2016 Adventurer of the Year continues Kookaburra’s sailing legacy

Tuesday, 24 January 2017

Sailing around the world is very much on the cards for Melbourne adventurer Michael Smith – he just needs to find some free time.

In 2015 the owner of former America’s Cup 12m yacht Kookaburra 1 became the first person to solo navigate the world in a single engine flying boat.

Smith made the epic adventure in a Sea-Rey Amphibian aeroplane called Southern Sun, which he says was a great way for him to do a circumnavigation in a reasonable time frame.

His extraordinary journey took seven months and he spent 480 hours in the air, visiting 80 countries along the way.

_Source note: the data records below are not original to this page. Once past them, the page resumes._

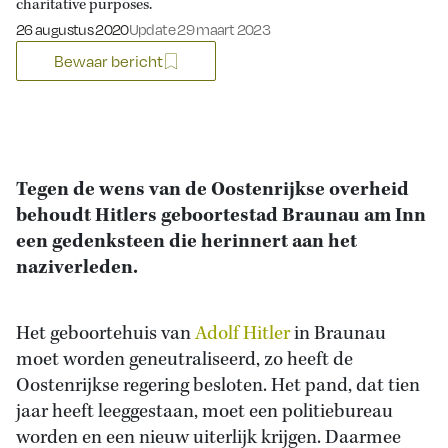
charitative purposes.
Gepubliceerd op:
26 augustus 2020
Update 29 maart 2023
Bewaar bericht
Tegen de wens van de Oostenrijkse overheid
behoudt Hitlers geboortestad Braunau am Inn
een gedenksteen die herinnert aan het
naziverleden.
Het geboortehuis van
Adolf Hitler
in Braunau
moet worden geneutraliseerd, zo heeft de
Oostenrijkse regering besloten. Het pand, dat tien
jaar heeft leeggestaan, moet een politiebureau
worden en een nieuw uiterlijk krijgen. Daarmee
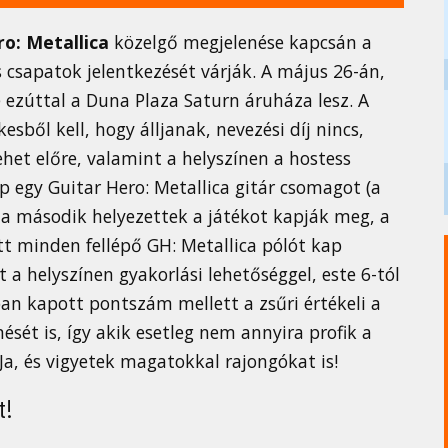
ro: Metallica
közelgő megjelenése kapcsán a
csapatok jelentkezését várják. A május 26-án,
ezúttal a Duna Plaza Saturn áruháza lesz. A
sből kell, hogy álljanak, nevezési díj nincs,
ehet előre, valamint a helyszínen a hostess
p egy Guitar Hero: Metallica gitár csomagot (a
, a második helyezettek a játékot kapják meg, a
t minden fellépő GH: Metallica pólót kap
 a helyszínen gyakorlási lehetőséggel, este 6-tól
ban kapott pontszám mellett a zsűri értékeli a
ését is, így akik esetleg nem annyira profik a
Ja, és vigyetek magatokkal rajongókat is!
t!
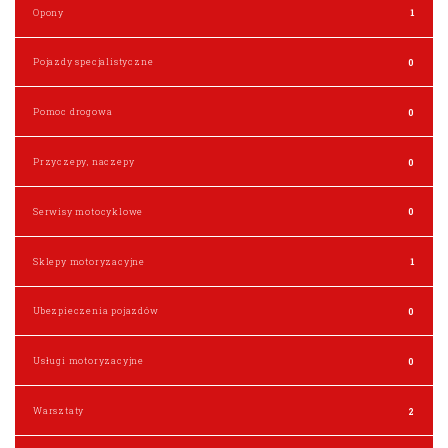
Opony
1
Pojazdy specjalistyczne
0
Pomoc drogowa
0
Przyczepy, naczepy
0
Serwisy motocyklowe
0
Sklepy motoryzacyjne
1
Ubezpieczenia pojazdów
0
Usługi motoryzacyjne
0
Warsztaty
2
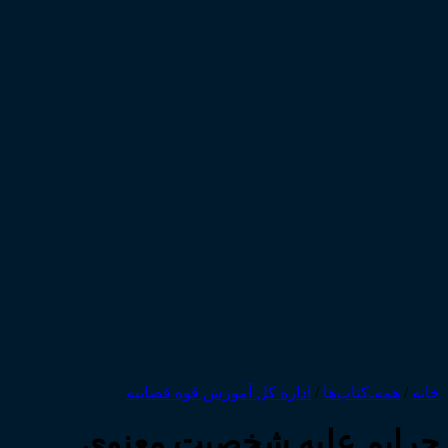
خانه
/
همه‌ـ‌کتاب‌ها
/
اداره کل آموزش قوه قضاییه
جرایم علیه شخصیت معنوی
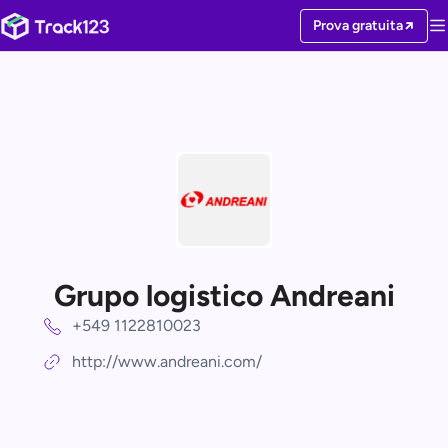
Prova gratuita
Grupo logistico Andreani
+549 1122810023
http://www.andreani.com/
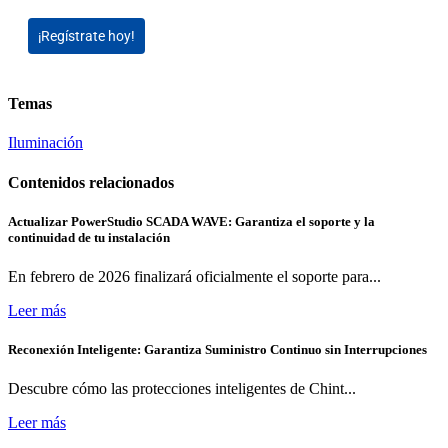
¡Regístrate hoy!
Temas
Iluminación
Contenidos relacionados
Actualizar PowerStudio SCADA WAVE: Garantiza el soporte y la
continuidad de tu instalación
En febrero de 2026 finalizará oficialmente el soporte para...
Leer más
Reconexión Inteligente: Garantiza Suministro Continuo sin Interrupciones
Descubre cómo las protecciones inteligentes de Chint...
Leer más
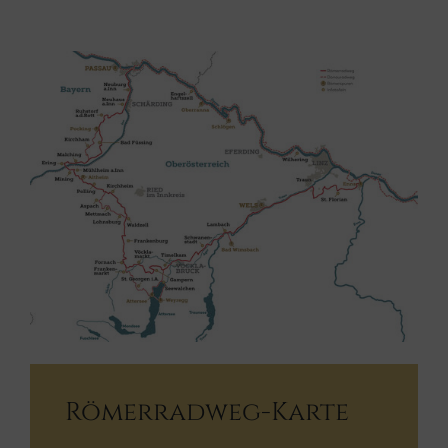
Römerradweg-Karte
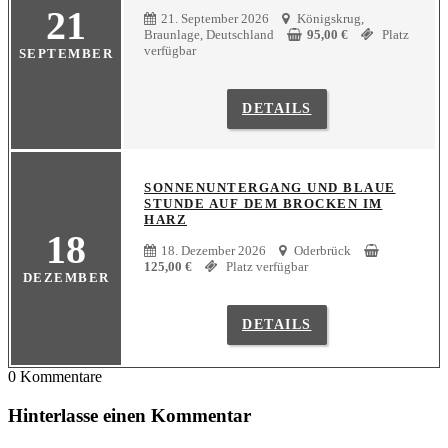
21
21. September 2026
Königskrug,
Braunlage, Deutschland
95,00
€
Platz
verfügbar
SEPTEMBER
DETAILS
SONNENUNTERGANG UND BLAUE
STUNDE AUF DEM BROCKEN IM
HARZ
18
18. Dezember 2026
Oderbrück
125,00
€
Platz verfügbar
DEZEMBER
DETAILS
0
Kommentare
Hinterlasse einen Kommentar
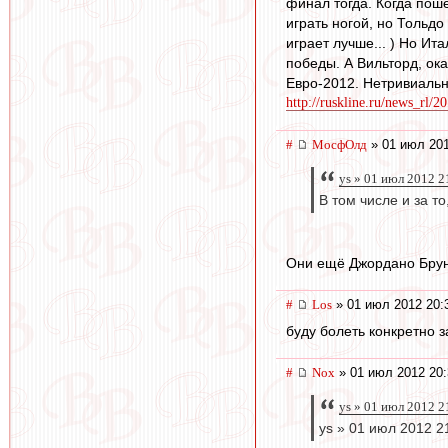
финал тогда. Когда пошё
играть ногой, но Тольд
играет лучше... ) Но Ит
победы. А Вильторд, ока
Евро-2012. Нетривиальн
http://ruskline.ru/news_rl/20
#
МосфОлд
» 01 июл 201
ys » 01 июл 2012 2
В том числе и за то
Они ещё Джордано Бруно
#
Los
» 01 июл 2012 20:
буду болеть конкретно з
#
Nox
» 01 июл 2012 20:
ys » 01 июл 2012 2
ys » 01 июл 2012 2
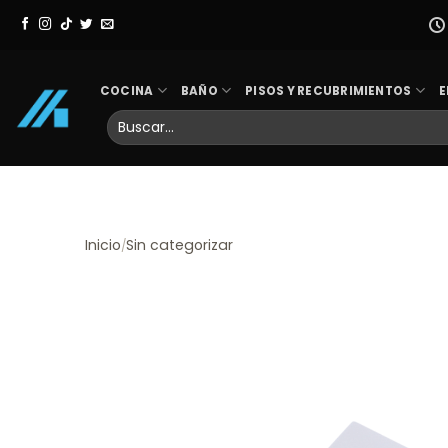
Skip
to
content
COCINA
BAÑO
PISOS Y RECUBRIMIENTOS
E
Buscar
por:
Inicio
Sin categorizar
/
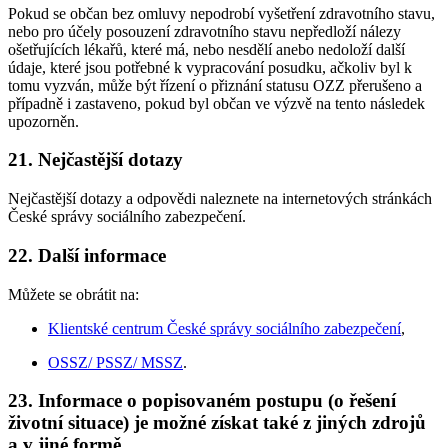
Pokud se občan bez omluvy nepodrobí vyšetření zdravotního stavu,
nebo pro účely posouzení zdravotního stavu nepředloží nálezy
ošetřujících lékařů, které má, nebo nesdělí anebo nedoloží další
údaje, které jsou potřebné k vypracování posudku, ačkoliv byl k
tomu vyzván, může být řízení o přiznání statusu OZZ přerušeno a
případně i zastaveno, pokud byl občan ve výzvě na tento následek
upozorněn.
21. Nejčastější dotazy
Nejčastější dotazy a odpovědi naleznete na internetových stránkách
České správy sociálního zabezpečení.
22. Další informace
Můžete se obrátit na:
Klientské centrum České správy sociálního zabezpečení
,
OSSZ/ PSSZ/ MSSZ
.
23. Informace o popisovaném postupu (o řešení
životní situace) je možné získat také z jiných zdrojů
a v jiné formě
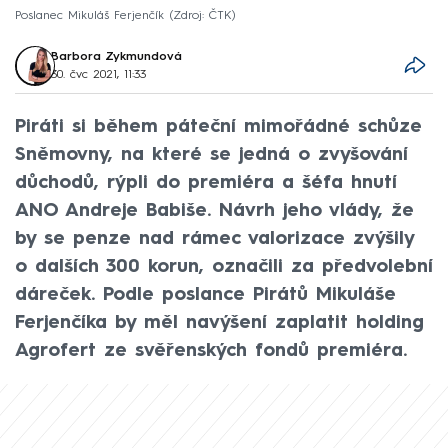
Poslanec Mikuláš Ferjenčík
Zdroj: ČTK
Barbora Zykmundová
30. čvc 2021, 11:33
Piráti si během páteční mimořádné schůze
Sněmovny, na které se jedná o zvyšování
důchodů, rýpli do premiéra a šéfa hnutí
ANO Andreje Babiše. Návrh jeho vlády, že
by se penze nad rámec valorizace zvýšily
o dalších 300 korun, označili za předvolební
dáreček. Podle poslance Pirátů Mikuláše
Ferjenčíka by měl navýšení zaplatit holding
Agrofert ze svěřenských fondů premiéra.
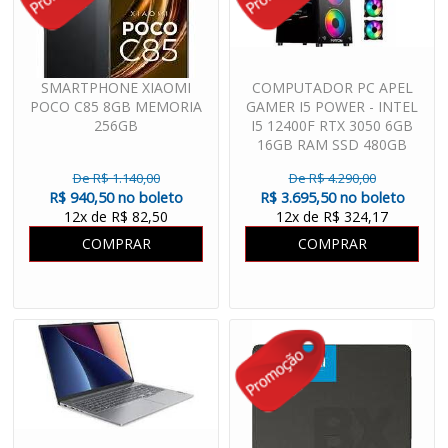
SMARTPHONE XIAOMI
COMPUTADOR PC APEL
POCO C85 8GB MEMORIA
GAMER I5 POWER - INTEL
256GB
I5 12400F RTX 3050 6GB
16GB RAM SSD 480GB
FONTE 600W
De R$ 1.140,00
De R$ 4.290,00
R$ 940,50 no boleto
R$ 3.695,50 no boleto
12x de R$ 82,50
12x de R$ 324,17
COMPRAR
COMPRAR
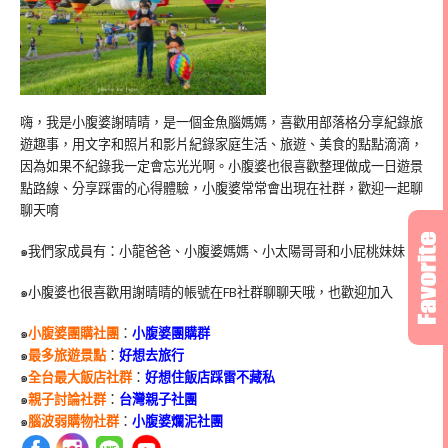
嗨，我是小腹婆謝晴晴，是一個金魚腦媽媽，喜歡用部落格分享紀錄旅
遊趣事，用文字和照片和影片紀錄家庭生活、旅遊、美食的點點滴滴，
因為如果不紀錄我一定會忘光光啊。小腹婆也很喜歡整理做成一日遊景
點路線、分享踩雷的心得體驗，小腹婆常常會出現在社群，歡迎一起聊
聊天唷
๑我們家成員有：小龍爸爸、小腹婆媽媽、小太陽哥哥和小屁桃妹妹
๑小腹婆也很喜歡用謝晴晴的帳號在
FB
社群聊聊天哦，也歡迎加入
๑
小腹婆團購社團
：
小腹婆團購群
๑
最多旅遊景點
：
好想去旅行
๑
全台最大飯店社群
：
好想住飯店踩雷不藏私
๑
親子討論社群
：
台灣親子社團
๑
腦波弱購物社群
：
小腹婆爛泥社團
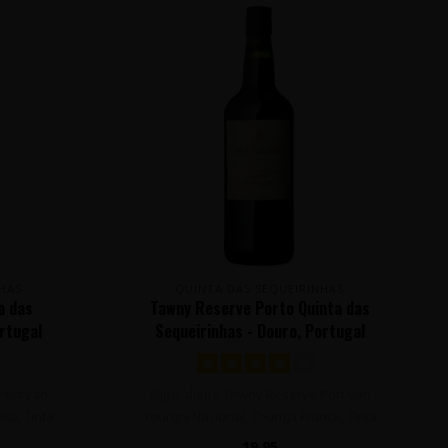
HAS
QUINTA DAS SEQUEIRINHAS
a das
Tawny Reserve Porto Quinta das
ortugal
Sequeirinhas - Douro, Portugal
Port van
Rijpe, diepe Tawny Reserve Port van
nca, Tinta
Touriga Nacional, Touriga Franca, Tinta
Barr..
19,95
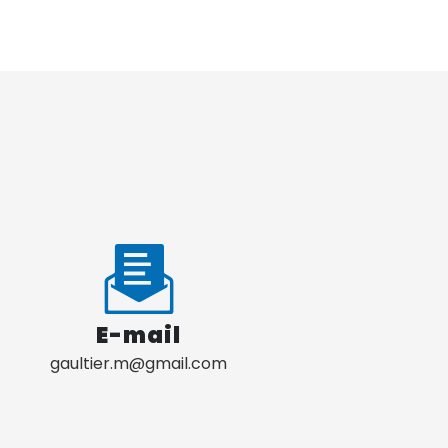
E-mail
gaultier.m@gmail.com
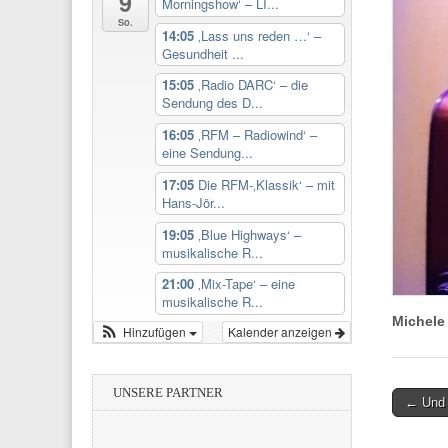
9
Morningshow‘ – LI...
So.
14:05
‚Lass uns reden …‘ –
Gesundheit ...
15:05
‚Radio DARC‘ – die
Sendung des D...
16:05
‚RFM – Radiowind‘ –
eine Sendung...
17:05
Die RFM-‚Klassik‘ – mit
Hans-Jör...
19:05
‚Blue Highways‘ –
musikalische R...
21:00
‚Mix-Tape‘ – eine
musikalische R...
Michele
Hinzufügen
Kalender anzeigen
UNSERE PARTNER
Post
← Und 
navigati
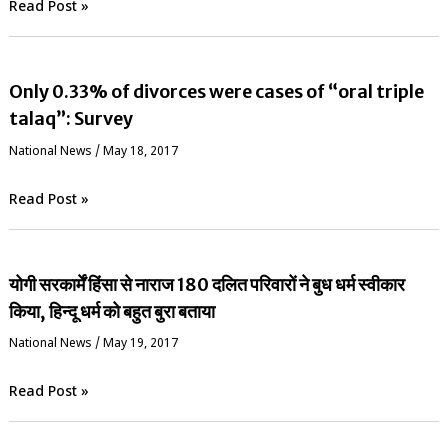
Read Post »
Only 0.33% of divorces were cases of “oral triple
talaq”: Survey
National News
/
May 18, 2017
Read Post »
योगी सरकार्में हिंसा से नाराज 180 दलित परिवारों ने बुध धर्म स्वीकार
किया, हिन्दू धर्म को बहुत बुरा बताया
National News
/
May 19, 2017
Read Post »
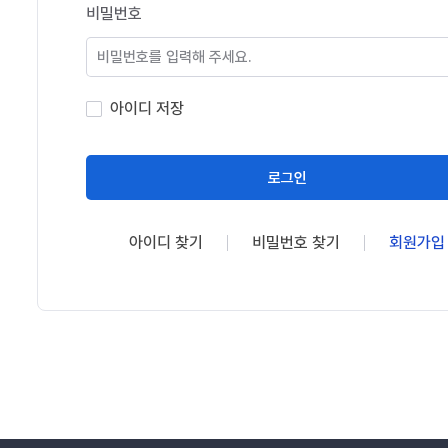
비밀번호
아이디 저장
로그인
아이디 찾기
비밀번호 찾기
회원가입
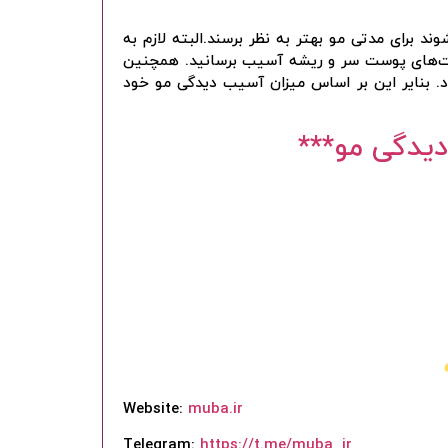
د برای مدتی مو بهتر به نظر برسند.البته لازم به
بافت‌های پوست سر و ریشه آسیب برسانید. همچنین
د. بنایر این بر اساس میزان آسیب دیدگی مو خود
یدگی مو***
Website:
muba.ir
Telegram:
https://t.me/muba_ir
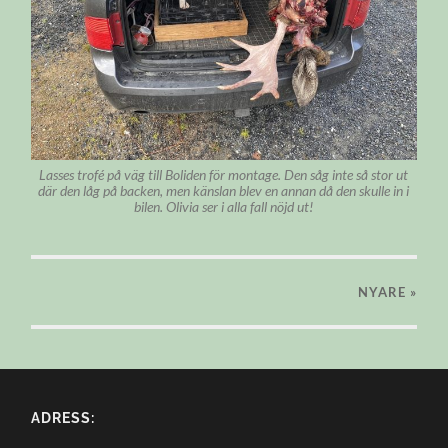
Lasses trofé på väg till Boliden för montage. Den såg inte så stor ut
där den låg på backen, men känslan blev en annan då den skulle in i
bilen. Olivia ser i alla fall nöjd ut!
NYARE
»
ADRESS:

“When I decided to start flying I knew I wanted to have a seaplane because I had grown up boating. I really enjoy flying but I love sailing. Being on the water is what I love the most,” he said.

Smith, who was named 2016 Adventurer of the Year by the Australian Geographic Society, says he travelled like a yachtie, stopping for two or three days in each place, landing in the water and enjoying the destinations he visited.

Smith says there is a significant link between his love of sailing and his decision to fly around the world in a flying boat.

“No one had flown solo around the world in a flying boat before. I love that freedom of being able to land in the water. I don’t think I would have tried to fly around the world in a normal plane.”

A documentary on Smith’s plane adventure will come out in April followed by his book in October.

This week Smith and his crew have competed in the Club Marine Cruising AMS Division 1 as part of the Festival of Sails presented by Rex Gorell Land Rover. 

“I’ve been coming to the Festival of Sails for more than 20 years,” he says. “The Williamstown to Geelong Passage Race is probably our favourite race of the year.”

He says his love of sailing started when he was a youngster.

“We lived on an orchard and had a dam and I really wanted to learn to sail so I made myself a boat out of a tyre tractor tube and a sail from the material from my tent. I was maybe nine years old. After that my dad bought me a Sabot. I really wanted a Sabot because that’s what John Bertrand learned to sail in.”

Smith learned to sail around Phillip Island and then the Gippsland Lakes.


His love affair with the sport was further fueled when he read the book Dove, about American teenager Robin Lee Graham who sailed around the world solo in the 1960s.

“I was 14 when Australia won the America’s Cup.  I sat up night after night watching it on my little 5-inch black and white television. John Bertrand was my absolute childhood hero.”

Kookaburra was built in Fremantle in 1985, two years before the America’s Cup, as one of three Kookaburras built for the 1987 campaign in Perth. Smith bought it from skipper Iain Murray and it has been in Melbourne the past 21 years.

“She is still going strong and is absolutely reliable,” he says.

Smith, who formed a syndicate with five other owners in 2003, says there is an amazing sense of history around the boat.

“In Geelong so many people come up because you are wearing the Kookaburra shirt and say they love watching the boat and it brings back so many memories. We are proud of that history.”